# Work request
Word for word, restate the entries below and exclude every image.

# Available data
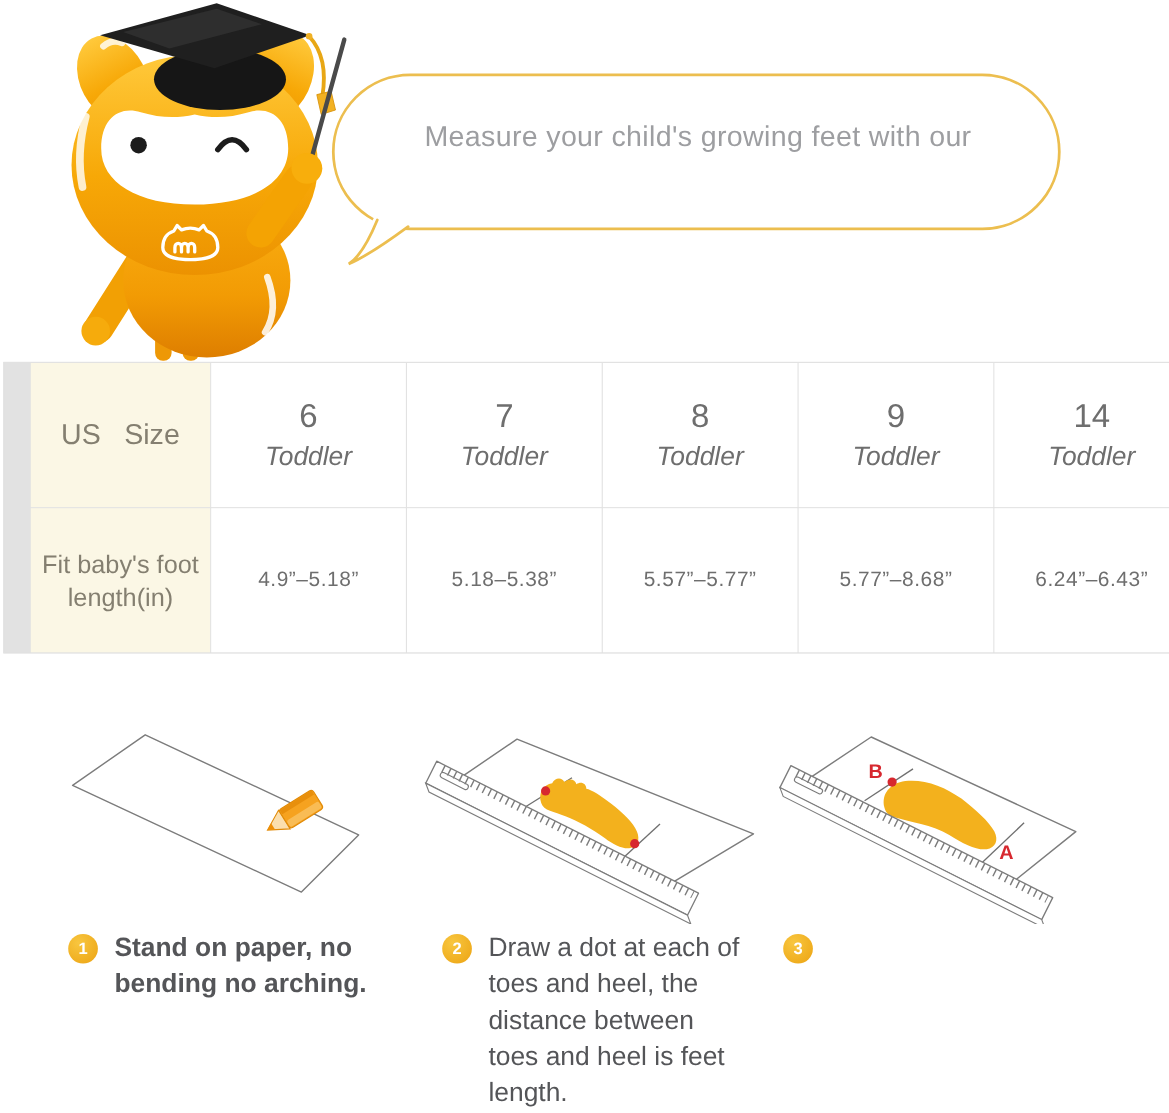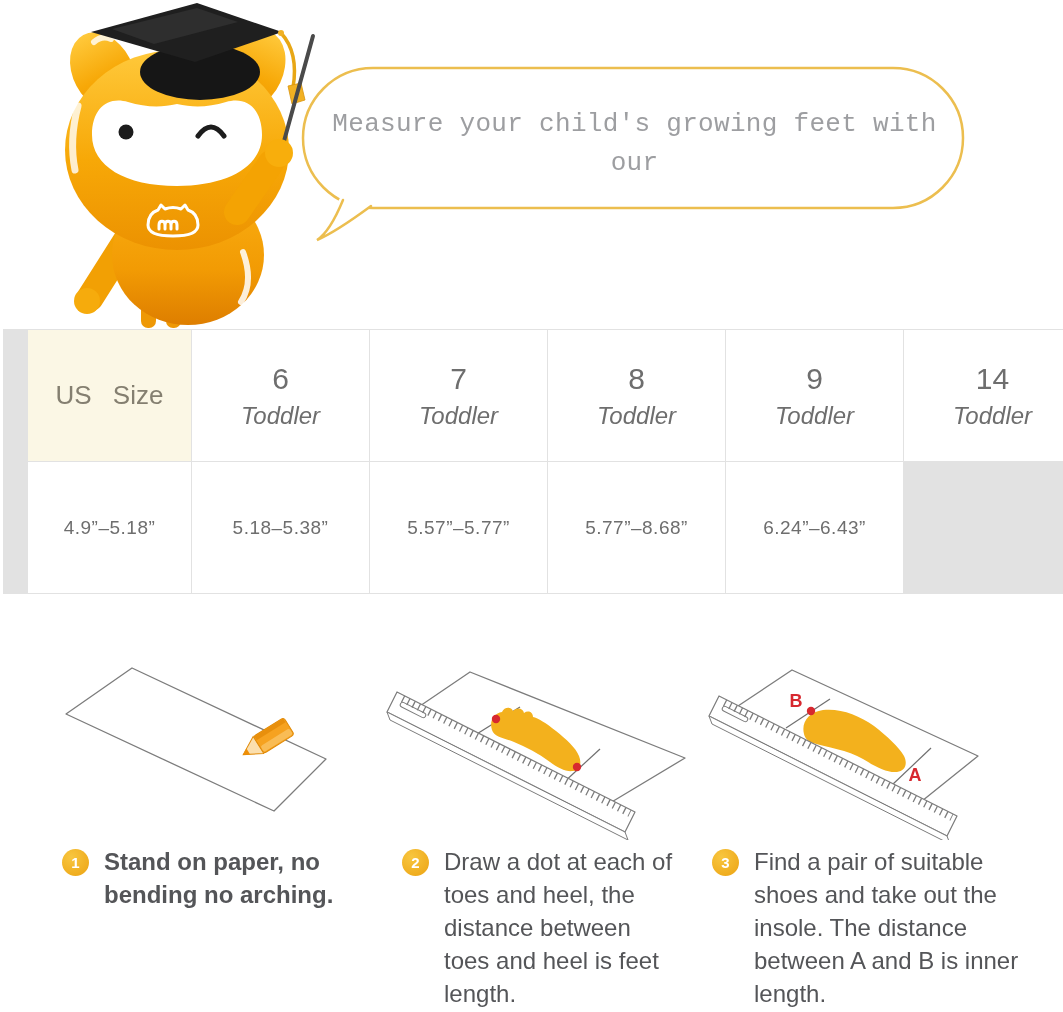--- a/index.html
+++ b/index.html
@@ -1,21 +1,21 @@
 <!DOCTYPE html>
 <html><head>
 <meta charset="utf-8">
 <style>
   html,body{margin:0;padding:0;background:#ffffff;font-family:"Liberation Sans",sans-serif;}
   .stage{position:relative;width:1063px;height:1012px;background:#fff;overflow:hidden;}
   .abs{position:absolute;}
 
   
   .bubble-text{left:312px;top:105px;width:645px;text-align:center;
-    font-size:26px;line-height:39px;color:#9d9ea1;letter-spacing:.3px;font-family:Liberation Mono, monospace;}
+    font-size:26px;line-height:39px;color:#9d9ea1;letter-spacing:.3px;}
 
   
   .size-table{left:3px;top:329px;width:1053px;display:grid;
     grid-template-columns:163px repeat(5,1fr);grid-template-rows:131px 131px;
     gap:1px;background:#e2e2e2;border:1px solid #e2e2e2;padding-left:24px;}
   .cell{background:#fff;display:flex;flex-direction:column;align-items:center;
     justify-content:center;color:#6e6e6e;}
   .cell.label{background:#fbf7e5;color:#847f70;}
   .header-label{font-size:26px;word-spacing:14px;}
   .row-label{font-size:23px;line-height:30px;text-align:center;width:150px;}
@@ -133,20 +133,23 @@
     </div>
     <div class="cell">
       <div class="size-num">9</div>
       <div class="size-grp">Toddler</div>
     </div>
     <div class="cell">
       <div class="size-num">14</div>
       <div class="size-grp">Toddler</div>
     </div>
 
+    <div class="cell label">
+      <div class="row-label">Fit baby's foot length(in)</div>
+    </div>
     <div class="cell">
       <div class="range">4.9”–5.18”</div>
     </div>
     <div class="cell">
       <div class="range">5.18–5.38”</div>
     </div>
     <div class="cell">
       <div class="range">5.57”–5.77”</div>
     </div>
     <div class="cell">
@@ -202,16 +205,15 @@
   <div class="step s1">
     <span class="badge">1</span>
     <p>Stand on paper, no bending no arching.</p>
   </div>
   <div class="step s2">
     <span class="badge">2</span>
     <p>Draw a dot at each of toes and heel, the distance between toes and heel is feet length.</p>
   </div>
   <div class="step s3">
     <span class="badge">3</span>
-    <p>Find a pair of suitable shoes and take out the insole. The distance between A and B is inner length.</p>
   </div>
 
 </div>
 
 </body></html>

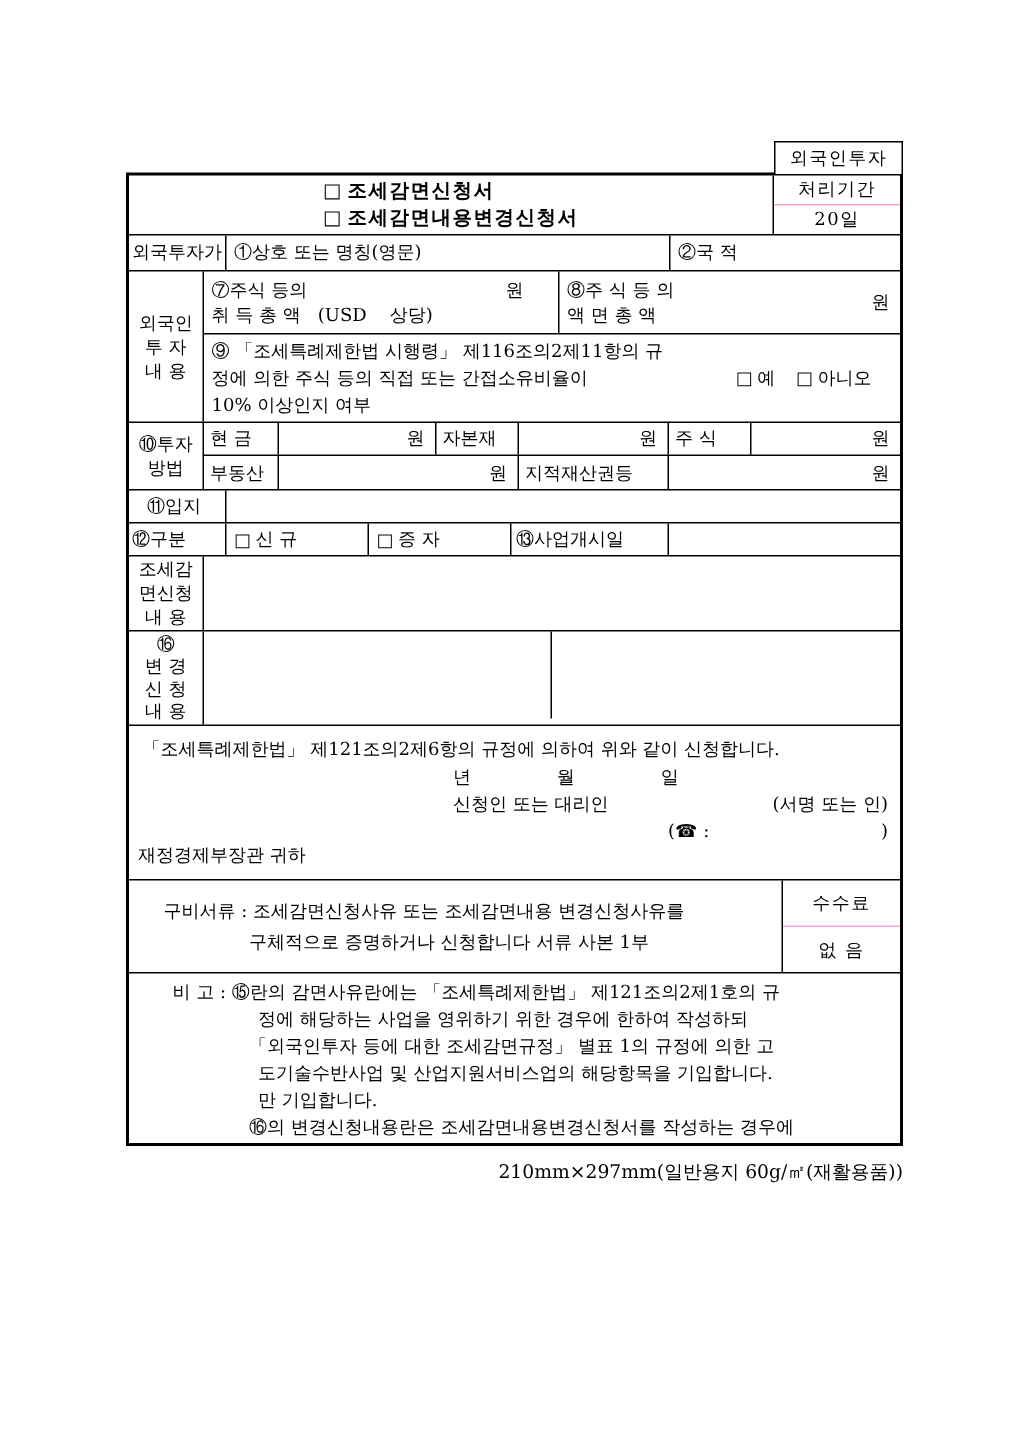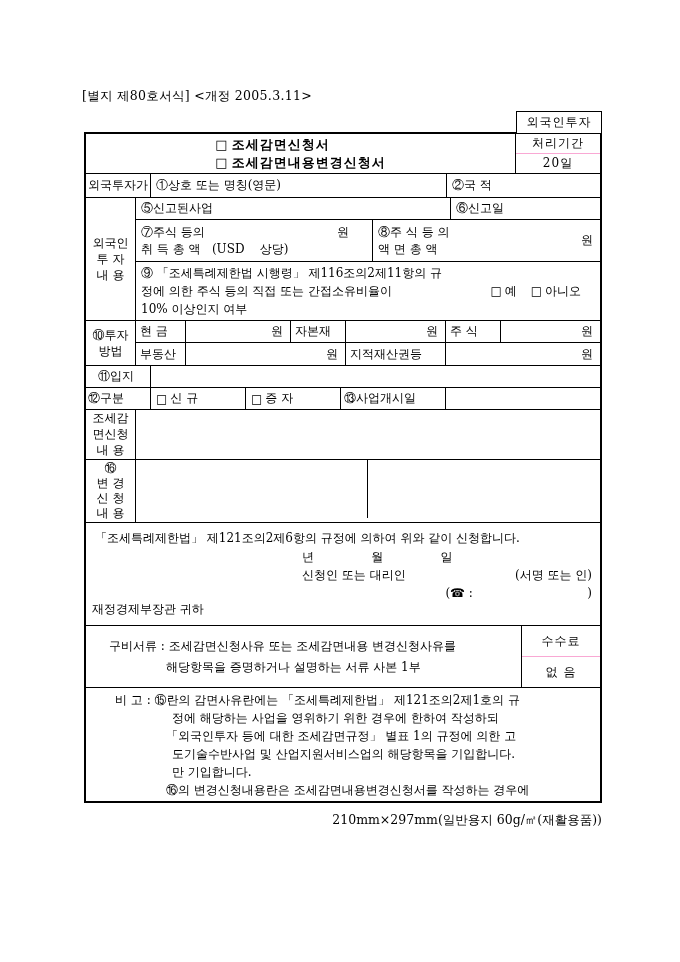--- a/index.html
+++ b/index.html
@@ -48,21 +48,20 @@
   .title-main { display: flex; align-items: center; justify-content: center; }
   .title-lines { text-align: left; line-height: 18px; font-size: 13px; letter-spacing: 1px; font-weight: bold; }
   .small { font-size: 11.5px; }
   .paper-spec { width: 518px; margin-left: 2px; text-align: right; margin-top: 9px; font-size: 12.5px; }
 </style>
 </head>
 <body>
 
 <div class="sheet">
 
-  <div class="form-ref">[별지 제80호서식] &lt;개정 2005.3.11&gt;</div>
 
   <div class="table-wrap">
 
     <div class="corner-box">외국인투자</div>
 
     <div class="form-table">
 
       <div class="row" style="height:40px">
         <div class="cell grow title-main">
           <div class="title-lines">
@@ -91,28 +90,20 @@
       </div>
 
 
       <div class="section">
         <div class="side-label">
           <div>외국인</div>
           <div>투 자</div>
           <div>내 용</div>
         </div>
         <div class="section-body">
-          <div class="row" style="height:22px">
-            <div class="cell" style="flex-basis:315px">
-              <span>⑤신고된사업</span>
-            </div>
-            <div class="cell grow">
-              <span>⑥신고일</span>
-            </div>
-          </div>
           <div class="row" style="height:42px">
             <div class="cell col stretch" style="flex-basis:237px; justify-content:center">
               <div class="sb">
                 <span>⑦주식 등의</span>
                 <span class="unit" style="padding-right:18px">원</span>
               </div>
               <div class="pre">취 득 총 액   (USD    상당)</div>
             </div>
             <div class="cell grow sb">
               <div>
@@ -234,21 +225,21 @@
             <span style="margin-left:auto; padding-right:8px">(서명 또는 인)</span>
           </div>
           <div class="pre" style="text-align:right; padding-right:8px">(☎ :                              )</div>
           <div style="padding-left:6px">재정경제부장관 귀하</div>
         </div>
       </div>
 
       <div class="row" style="height:62px">
         <div class="cell grow col stretch" style="justify-content:center; gap:4px">
           <div style="padding-left:18px">구비서류 : 조세감면신청사유 또는 조세감면내용 변경신청사유를</div>
-          <div style="padding-left:75px">해당항목을 증명하거나 설명하는 서류 사본 1부</div>
+          <div style="padding-left:75px">구체적으로 증명하거나 신청합니다 서류 사본 1부</div>
         </div>
         <div class="cell vcol" style="flex-basis:78px; padding:0">
           <div class="mini first">수수료</div>
           <div class="mini">없 음</div>
         </div>
       </div>
 
       <div class="row" style="height:113px">
         <div class="cell grow col stretch" style="justify-content:center; line-height:18px">
           <div style="padding-left:24px">비 고 : ⑮란의 감면사유란에는 「조세특례제한법」 제121조의2제1호의 규</div>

# Response to the task
--- a/index.html
+++ b/index.html
@@ -1,21 +1,21 @@
 <!DOCTYPE html>
 <html><head>
 <meta charset="utf-8">
 <style>
   html,body{margin:0;padding:0;background:#ffffff;font-family:"Liberation Sans",sans-serif;}
   .stage{position:relative;width:1063px;height:1012px;background:#fff;overflow:hidden;}
   .abs{position:absolute;}
 
   
   .bubble-text{left:312px;top:105px;width:645px;text-align:center;
-    font-size:26px;line-height:39px;color:#9d9ea1;letter-spacing:.3px;font-family:Liberation Mono, monospace;}
+    font-size:26px;line-height:39px;color:#9d9ea1;letter-spacing:.3px;}
 
   
   .size-table{left:3px;top:329px;width:1053px;display:grid;
     grid-template-columns:163px repeat(5,1fr);grid-template-rows:131px 131px;
     gap:1px;background:#e2e2e2;border:1px solid #e2e2e2;padding-left:24px;}
   .cell{background:#fff;display:flex;flex-direction:column;align-items:center;
     justify-content:center;color:#6e6e6e;}
   .cell.label{background:#fbf7e5;color:#847f70;}
   .header-label{font-size:26px;word-spacing:14px;}
   .row-label{font-size:23px;line-height:30px;text-align:center;width:150px;}
@@ -133,20 +133,23 @@
     </div>
     <div class="cell">
       <div class="size-num">9</div>
       <div class="size-grp">Toddler</div>
     </div>
     <div class="cell">
       <div class="size-num">14</div>
       <div class="size-grp">Toddler</div>
     </div>
 
+    <div class="cell label">
+      <div class="row-label">Fit baby's foot length(in)</div>
+    </div>
     <div class="cell">
       <div class="range">4.9”–5.18”</div>
     </div>
     <div class="cell">
       <div class="range">5.18–5.38”</div>
     </div>
     <div class="cell">
       <div class="range">5.57”–5.77”</div>
     </div>
     <div class="cell">
@@ -202,16 +205,15 @@
   <div class="step s1">
     <span class="badge">1</span>
     <p>Stand on paper, no bending no arching.</p>
   </div>
   <div class="step s2">
     <span class="badge">2</span>
     <p>Draw a dot at each of toes and heel, the distance between toes and heel is feet length.</p>
   </div>
   <div class="step s3">
     <span class="badge">3</span>
-    <p>Find a pair of suitable shoes and take out the insole. The distance between A and B is inner length.</p>
   </div>
 
 </div>
 
 </body></html>

--- a/index.html
+++ b/index.html
@@ -48,21 +48,20 @@
   .title-main { display: flex; align-items: center; justify-content: center; }
   .title-lines { text-align: left; line-height: 18px; font-size: 13px; letter-spacing: 1px; font-weight: bold; }
   .small { font-size: 11.5px; }
   .paper-spec { width: 518px; margin-left: 2px; text-align: right; margin-top: 9px; font-size: 12.5px; }
 </style>
 </head>
 <body>
 
 <div class="sheet">
 
-  <div class="form-ref">[별지 제80호서식] &lt;개정 2005.3.11&gt;</div>
 
   <div class="table-wrap">
 
     <div class="corner-box">외국인투자</div>
 
     <div class="form-table">
 
       <div class="row" style="height:40px">
         <div class="cell grow title-main">
           <div class="title-lines">
@@ -91,28 +90,20 @@
       </div>
 
 
       <div class="section">
         <div class="side-label">
           <div>외국인</div>
           <div>투 자</div>
           <div>내 용</div>
         </div>
         <div class="section-body">
-          <div class="row" style="height:22px">
-            <div class="cell" style="flex-basis:315px">
-              <span>⑤신고된사업</span>
-            </div>
-            <div class="cell grow">
-              <span>⑥신고일</span>
-            </div>
-          </div>
           <div class="row" style="height:42px">
             <div class="cell col stretch" style="flex-basis:237px; justify-content:center">
               <div class="sb">
                 <span>⑦주식 등의</span>
                 <span class="unit" style="padding-right:18px">원</span>
               </div>
               <div class="pre">취 득 총 액   (USD    상당)</div>
             </div>
             <div class="cell grow sb">
               <div>
@@ -234,21 +225,21 @@
             <span style="margin-left:auto; padding-right:8px">(서명 또는 인)</span>
           </div>
           <div class="pre" style="text-align:right; padding-right:8px">(☎ :                              )</div>
           <div style="padding-left:6px">재정경제부장관 귀하</div>
         </div>
       </div>
 
       <div class="row" style="height:62px">
         <div class="cell grow col stretch" style="justify-content:center; gap:4px">
           <div style="padding-left:18px">구비서류 : 조세감면신청사유 또는 조세감면내용 변경신청사유를</div>
-          <div style="padding-left:75px">해당항목을 증명하거나 설명하는 서류 사본 1부</div>
+          <div style="padding-left:75px">구체적으로 증명하거나 신청합니다 서류 사본 1부</div>
         </div>
         <div class="cell vcol" style="flex-basis:78px; padding:0">
           <div class="mini first">수수료</div>
           <div class="mini">없 음</div>
         </div>
       </div>
 
       <div class="row" style="height:113px">
         <div class="cell grow col stretch" style="justify-content:center; line-height:18px">
           <div style="padding-left:24px">비 고 : ⑮란의 감면사유란에는 「조세특례제한법」 제121조의2제1호의 규</div>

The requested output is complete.